Extracted data entries:
****
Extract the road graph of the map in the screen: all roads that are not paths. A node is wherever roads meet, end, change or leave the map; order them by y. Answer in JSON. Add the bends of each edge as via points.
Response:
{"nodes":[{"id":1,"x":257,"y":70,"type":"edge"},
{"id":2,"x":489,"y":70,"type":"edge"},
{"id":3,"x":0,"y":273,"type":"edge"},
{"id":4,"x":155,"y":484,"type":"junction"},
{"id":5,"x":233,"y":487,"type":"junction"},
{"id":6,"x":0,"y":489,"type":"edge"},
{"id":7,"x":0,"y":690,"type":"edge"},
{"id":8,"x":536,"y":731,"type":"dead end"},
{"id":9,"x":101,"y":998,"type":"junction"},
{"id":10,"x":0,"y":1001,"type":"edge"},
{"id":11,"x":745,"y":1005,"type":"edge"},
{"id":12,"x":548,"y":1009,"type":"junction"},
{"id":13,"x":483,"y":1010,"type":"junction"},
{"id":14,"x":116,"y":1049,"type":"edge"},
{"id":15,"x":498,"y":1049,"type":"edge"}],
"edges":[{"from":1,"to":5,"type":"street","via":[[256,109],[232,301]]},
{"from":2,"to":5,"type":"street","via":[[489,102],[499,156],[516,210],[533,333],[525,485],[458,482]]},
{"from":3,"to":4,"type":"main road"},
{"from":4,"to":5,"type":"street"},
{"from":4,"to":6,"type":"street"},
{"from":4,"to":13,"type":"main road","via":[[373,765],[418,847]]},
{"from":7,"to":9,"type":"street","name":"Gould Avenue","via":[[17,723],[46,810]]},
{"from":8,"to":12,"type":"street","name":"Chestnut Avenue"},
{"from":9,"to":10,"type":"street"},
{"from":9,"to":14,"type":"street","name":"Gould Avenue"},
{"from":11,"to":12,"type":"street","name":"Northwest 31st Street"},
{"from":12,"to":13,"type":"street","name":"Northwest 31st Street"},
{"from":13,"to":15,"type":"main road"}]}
****
### Description of the task:
A precise copy of all the records is needed.

### Output of the task:
Extract the road graph of the map in the screen: all roads that are not paths. A node is wherever roads meet, end, change or leave the map; order them by y. Answer in JSON. Add the bends of each edge as via points.
Response:
{"nodes":[{"id":1,"x":257,"y":70,"type":"edge"},
{"id":2,"x":489,"y":70,"type":"edge"},
{"id":3,"x":0,"y":273,"type":"edge"},
{"id":4,"x":155,"y":484,"type":"junction"},
{"id":5,"x":233,"y":487,"type":"junction"},
{"id":6,"x":0,"y":489,"type":"edge"},
{"id":7,"x":0,"y":690,"type":"edge"},
{"id":8,"x":536,"y":731,"type":"dead end"},
{"id":9,"x":101,"y":998,"type":"junction"},
{"id":10,"x":0,"y":1001,"type":"edge"},
{"id":11,"x":745,"y":1005,"type":"edge"},
{"id":12,"x":548,"y":1009,"type":"junction"},
{"id":13,"x":483,"y":1010,"type":"junction"},
{"id":14,"x":116,"y":1049,"type":"edge"},
{"id":15,"x":498,"y":1049,"type":"edge"}],
"edges":[{"from":1,"to":5,"type":"street","via":[[256,109],[232,301]]},
{"from":2,"to":5,"type":"street","via":[[489,102],[499,156],[516,210],[533,333],[525,485],[458,482]]},
{"from":3,"to":4,"type":"main road"},
{"from":4,"to":5,"type":"street"},
{"from":4,"to":6,"type":"street"},
{"from":4,"to":13,"type":"main road","via":[[373,765],[418,847]]},
{"from":7,"to":9,"type":"street","name":"Gould Avenue","via":[[17,723],[46,810]]},
{"from":8,"to":12,"type":"street","name":"Chestnut Avenue"},
{"from":9,"to":10,"type":"street"},
{"from":9,"to":14,"type":"street","name":"Gould Avenue"},
{"from":11,"to":12,"type":"street","name":"Northwest 31st Street"},
{"from":12,"to":13,"type":"street","name":"Northwest 31st Street"},
{"from":13,"to":15,"type":"main road"}]}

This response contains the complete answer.